▸ Requirement
The word "Rails" turns up on some lines of this data; say how many, and give no other text.

▸ Records provided
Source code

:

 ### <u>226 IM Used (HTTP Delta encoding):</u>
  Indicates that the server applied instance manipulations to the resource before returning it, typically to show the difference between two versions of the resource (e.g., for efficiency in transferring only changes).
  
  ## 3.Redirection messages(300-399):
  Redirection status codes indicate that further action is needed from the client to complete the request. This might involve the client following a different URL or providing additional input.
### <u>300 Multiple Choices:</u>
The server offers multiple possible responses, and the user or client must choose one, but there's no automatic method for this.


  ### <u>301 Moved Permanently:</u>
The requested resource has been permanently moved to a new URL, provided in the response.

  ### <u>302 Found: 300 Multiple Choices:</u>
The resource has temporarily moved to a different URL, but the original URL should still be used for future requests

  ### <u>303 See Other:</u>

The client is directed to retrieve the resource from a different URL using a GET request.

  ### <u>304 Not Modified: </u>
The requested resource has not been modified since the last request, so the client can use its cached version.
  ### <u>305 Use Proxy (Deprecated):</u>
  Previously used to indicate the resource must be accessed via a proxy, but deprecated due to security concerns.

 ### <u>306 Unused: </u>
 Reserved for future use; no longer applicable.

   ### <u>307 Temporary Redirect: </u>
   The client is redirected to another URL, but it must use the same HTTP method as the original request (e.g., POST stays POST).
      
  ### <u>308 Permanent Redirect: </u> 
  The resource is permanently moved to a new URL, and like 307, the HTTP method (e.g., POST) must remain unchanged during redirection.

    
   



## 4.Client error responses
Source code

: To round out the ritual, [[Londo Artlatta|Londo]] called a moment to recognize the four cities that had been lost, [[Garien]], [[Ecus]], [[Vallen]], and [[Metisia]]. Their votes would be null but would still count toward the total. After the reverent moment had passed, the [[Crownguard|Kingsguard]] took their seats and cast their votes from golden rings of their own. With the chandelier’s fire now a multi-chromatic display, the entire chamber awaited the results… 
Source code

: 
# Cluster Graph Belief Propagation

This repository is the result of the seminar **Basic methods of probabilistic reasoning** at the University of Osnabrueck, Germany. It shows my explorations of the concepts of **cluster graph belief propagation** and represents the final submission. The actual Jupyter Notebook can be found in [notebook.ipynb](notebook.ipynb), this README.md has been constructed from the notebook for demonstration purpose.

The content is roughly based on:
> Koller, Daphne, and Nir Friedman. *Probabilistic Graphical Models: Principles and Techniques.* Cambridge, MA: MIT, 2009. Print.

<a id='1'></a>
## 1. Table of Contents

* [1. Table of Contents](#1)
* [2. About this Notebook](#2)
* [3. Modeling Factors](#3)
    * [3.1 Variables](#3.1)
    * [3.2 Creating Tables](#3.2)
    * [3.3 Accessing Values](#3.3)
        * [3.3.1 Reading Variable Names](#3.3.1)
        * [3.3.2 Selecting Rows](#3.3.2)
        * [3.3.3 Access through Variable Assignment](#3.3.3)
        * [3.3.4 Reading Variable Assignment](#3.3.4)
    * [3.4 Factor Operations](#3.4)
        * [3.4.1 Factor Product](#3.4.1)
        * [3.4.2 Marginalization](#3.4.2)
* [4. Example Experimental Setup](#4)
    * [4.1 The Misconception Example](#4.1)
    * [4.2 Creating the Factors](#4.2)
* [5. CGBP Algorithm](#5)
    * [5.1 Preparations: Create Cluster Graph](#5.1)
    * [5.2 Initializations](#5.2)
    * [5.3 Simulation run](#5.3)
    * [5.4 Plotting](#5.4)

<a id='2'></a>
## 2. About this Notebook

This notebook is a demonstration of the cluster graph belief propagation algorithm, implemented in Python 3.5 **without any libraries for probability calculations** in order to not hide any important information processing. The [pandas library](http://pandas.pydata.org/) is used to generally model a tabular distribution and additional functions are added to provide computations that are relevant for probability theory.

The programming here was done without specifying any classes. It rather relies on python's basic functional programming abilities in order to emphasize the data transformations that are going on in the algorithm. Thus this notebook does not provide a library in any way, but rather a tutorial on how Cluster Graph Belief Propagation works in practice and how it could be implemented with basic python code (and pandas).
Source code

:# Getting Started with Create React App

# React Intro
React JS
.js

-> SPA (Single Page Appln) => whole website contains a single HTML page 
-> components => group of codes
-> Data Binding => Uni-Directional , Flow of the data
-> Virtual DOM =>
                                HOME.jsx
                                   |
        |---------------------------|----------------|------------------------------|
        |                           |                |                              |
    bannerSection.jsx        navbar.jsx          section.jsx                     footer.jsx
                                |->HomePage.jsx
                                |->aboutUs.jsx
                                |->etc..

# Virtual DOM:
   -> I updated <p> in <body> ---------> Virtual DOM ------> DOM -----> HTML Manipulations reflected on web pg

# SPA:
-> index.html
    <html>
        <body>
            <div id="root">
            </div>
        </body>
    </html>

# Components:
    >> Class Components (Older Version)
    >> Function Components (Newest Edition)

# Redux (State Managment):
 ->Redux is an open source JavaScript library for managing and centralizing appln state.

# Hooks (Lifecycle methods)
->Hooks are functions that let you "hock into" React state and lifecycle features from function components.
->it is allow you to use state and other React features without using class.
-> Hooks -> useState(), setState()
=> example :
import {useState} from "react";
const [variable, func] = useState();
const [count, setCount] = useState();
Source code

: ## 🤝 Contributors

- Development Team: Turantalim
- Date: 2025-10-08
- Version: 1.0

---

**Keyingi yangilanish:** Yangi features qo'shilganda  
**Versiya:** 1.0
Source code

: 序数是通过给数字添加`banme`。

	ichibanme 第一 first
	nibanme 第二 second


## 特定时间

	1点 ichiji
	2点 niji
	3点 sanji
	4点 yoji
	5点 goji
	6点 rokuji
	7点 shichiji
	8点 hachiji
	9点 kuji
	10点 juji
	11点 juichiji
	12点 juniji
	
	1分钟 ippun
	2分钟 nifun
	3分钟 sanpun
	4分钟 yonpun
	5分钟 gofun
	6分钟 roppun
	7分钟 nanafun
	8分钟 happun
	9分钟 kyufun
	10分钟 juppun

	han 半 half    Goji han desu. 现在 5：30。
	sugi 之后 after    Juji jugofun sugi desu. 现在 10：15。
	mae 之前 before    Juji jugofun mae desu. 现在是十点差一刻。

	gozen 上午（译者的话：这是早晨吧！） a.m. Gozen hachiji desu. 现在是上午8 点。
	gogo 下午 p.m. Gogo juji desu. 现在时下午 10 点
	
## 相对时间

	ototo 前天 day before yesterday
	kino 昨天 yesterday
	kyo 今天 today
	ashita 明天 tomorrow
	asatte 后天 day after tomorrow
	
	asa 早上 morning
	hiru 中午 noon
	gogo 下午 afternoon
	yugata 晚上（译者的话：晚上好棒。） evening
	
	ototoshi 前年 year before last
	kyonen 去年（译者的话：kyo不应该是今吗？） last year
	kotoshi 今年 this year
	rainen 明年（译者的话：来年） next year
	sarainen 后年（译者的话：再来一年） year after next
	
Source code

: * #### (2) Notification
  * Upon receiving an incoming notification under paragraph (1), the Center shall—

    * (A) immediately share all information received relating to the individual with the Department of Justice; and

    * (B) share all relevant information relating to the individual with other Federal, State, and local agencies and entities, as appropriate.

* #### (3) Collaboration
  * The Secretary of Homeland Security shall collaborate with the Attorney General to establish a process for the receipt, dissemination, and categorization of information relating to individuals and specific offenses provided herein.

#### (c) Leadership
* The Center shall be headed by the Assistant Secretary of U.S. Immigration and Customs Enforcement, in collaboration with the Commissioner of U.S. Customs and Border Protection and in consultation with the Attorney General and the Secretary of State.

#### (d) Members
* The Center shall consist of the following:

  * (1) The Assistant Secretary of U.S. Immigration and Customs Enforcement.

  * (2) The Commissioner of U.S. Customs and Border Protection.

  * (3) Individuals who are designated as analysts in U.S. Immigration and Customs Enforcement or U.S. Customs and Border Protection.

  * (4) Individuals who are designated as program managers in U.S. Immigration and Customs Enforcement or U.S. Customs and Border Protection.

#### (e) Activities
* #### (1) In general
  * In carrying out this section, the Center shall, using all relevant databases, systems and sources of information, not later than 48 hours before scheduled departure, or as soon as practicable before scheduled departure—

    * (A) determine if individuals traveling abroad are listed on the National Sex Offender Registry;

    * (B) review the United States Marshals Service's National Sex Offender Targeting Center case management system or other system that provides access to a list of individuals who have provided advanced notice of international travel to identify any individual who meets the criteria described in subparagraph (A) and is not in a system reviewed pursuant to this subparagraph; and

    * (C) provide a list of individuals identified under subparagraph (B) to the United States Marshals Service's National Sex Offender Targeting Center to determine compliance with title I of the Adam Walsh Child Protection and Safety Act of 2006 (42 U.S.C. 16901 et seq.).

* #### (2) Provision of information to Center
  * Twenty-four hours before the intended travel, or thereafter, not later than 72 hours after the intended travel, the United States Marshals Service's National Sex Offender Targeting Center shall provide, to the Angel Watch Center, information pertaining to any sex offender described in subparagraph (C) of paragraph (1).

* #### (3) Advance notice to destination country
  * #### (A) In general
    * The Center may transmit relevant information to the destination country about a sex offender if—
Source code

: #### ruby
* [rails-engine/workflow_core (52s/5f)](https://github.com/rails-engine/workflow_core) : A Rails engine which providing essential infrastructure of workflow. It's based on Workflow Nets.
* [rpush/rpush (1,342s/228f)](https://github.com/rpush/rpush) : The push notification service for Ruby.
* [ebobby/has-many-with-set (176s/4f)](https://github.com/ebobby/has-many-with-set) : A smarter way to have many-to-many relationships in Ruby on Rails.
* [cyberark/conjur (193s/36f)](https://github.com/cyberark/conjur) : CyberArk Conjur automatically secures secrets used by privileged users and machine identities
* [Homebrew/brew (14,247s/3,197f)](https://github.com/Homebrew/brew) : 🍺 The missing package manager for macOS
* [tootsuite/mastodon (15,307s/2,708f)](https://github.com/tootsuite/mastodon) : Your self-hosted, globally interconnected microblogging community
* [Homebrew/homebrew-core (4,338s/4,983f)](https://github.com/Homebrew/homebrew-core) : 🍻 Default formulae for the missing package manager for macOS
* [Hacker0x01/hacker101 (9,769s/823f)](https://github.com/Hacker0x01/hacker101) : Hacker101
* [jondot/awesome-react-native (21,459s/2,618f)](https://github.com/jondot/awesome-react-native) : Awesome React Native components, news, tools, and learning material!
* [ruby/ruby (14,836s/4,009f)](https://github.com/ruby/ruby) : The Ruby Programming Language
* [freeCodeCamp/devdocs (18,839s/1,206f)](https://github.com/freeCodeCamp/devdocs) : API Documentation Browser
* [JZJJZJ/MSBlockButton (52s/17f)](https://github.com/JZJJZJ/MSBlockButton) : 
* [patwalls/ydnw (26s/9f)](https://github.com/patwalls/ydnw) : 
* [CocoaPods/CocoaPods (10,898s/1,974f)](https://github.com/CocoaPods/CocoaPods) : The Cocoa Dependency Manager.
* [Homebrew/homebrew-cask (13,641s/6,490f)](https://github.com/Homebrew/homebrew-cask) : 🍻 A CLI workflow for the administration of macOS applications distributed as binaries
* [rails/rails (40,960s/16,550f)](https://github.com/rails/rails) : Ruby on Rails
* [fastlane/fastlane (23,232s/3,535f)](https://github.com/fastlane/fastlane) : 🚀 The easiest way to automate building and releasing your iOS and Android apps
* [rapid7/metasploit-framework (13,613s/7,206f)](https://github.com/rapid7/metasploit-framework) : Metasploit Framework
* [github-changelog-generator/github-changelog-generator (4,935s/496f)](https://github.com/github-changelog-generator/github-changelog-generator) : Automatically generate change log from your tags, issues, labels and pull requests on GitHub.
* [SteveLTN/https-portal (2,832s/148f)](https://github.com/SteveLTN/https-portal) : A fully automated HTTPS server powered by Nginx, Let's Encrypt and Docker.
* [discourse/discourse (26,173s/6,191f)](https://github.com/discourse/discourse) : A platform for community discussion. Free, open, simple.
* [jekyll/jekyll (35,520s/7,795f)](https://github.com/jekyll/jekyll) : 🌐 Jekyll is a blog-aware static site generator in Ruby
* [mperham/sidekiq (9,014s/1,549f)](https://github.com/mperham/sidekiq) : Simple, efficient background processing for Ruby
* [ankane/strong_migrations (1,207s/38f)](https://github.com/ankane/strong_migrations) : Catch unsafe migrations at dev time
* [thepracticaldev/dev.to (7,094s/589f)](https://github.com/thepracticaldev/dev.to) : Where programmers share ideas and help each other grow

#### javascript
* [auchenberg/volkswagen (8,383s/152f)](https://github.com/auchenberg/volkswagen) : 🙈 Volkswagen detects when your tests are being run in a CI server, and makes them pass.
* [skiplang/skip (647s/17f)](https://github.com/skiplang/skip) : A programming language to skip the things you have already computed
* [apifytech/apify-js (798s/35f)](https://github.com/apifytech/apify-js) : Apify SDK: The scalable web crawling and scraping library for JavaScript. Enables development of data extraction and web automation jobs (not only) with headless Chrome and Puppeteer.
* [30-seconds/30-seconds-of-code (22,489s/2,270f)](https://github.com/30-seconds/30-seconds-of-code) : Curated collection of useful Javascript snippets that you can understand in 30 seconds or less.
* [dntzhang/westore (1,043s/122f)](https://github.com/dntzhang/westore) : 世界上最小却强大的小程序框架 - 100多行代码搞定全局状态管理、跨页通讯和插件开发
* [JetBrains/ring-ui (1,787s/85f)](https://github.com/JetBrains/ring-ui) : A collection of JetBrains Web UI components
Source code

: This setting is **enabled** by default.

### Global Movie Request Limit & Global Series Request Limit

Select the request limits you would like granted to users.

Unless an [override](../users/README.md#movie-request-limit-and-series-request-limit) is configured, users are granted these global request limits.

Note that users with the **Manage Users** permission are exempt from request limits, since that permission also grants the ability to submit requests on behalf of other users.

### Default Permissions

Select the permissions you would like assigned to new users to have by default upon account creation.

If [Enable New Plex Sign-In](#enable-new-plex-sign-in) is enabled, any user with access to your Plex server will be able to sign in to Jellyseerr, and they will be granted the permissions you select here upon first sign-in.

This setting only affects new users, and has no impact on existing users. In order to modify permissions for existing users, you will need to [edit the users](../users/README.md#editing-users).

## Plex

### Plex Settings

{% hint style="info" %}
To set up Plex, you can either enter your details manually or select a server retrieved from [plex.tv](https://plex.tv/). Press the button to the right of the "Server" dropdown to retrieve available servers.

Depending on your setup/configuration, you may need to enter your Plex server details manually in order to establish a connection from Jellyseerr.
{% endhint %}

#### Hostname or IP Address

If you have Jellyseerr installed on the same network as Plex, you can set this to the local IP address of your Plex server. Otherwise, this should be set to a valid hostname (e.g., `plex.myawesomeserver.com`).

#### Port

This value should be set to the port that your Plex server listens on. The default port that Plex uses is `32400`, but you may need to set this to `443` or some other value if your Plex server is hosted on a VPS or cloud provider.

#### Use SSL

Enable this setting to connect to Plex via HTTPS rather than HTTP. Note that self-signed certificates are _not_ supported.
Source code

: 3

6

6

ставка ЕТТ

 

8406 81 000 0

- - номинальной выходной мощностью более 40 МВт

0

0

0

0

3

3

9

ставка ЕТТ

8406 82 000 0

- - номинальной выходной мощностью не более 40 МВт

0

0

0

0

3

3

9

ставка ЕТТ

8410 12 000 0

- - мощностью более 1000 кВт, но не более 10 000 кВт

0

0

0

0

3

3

▸ Completed exercise
3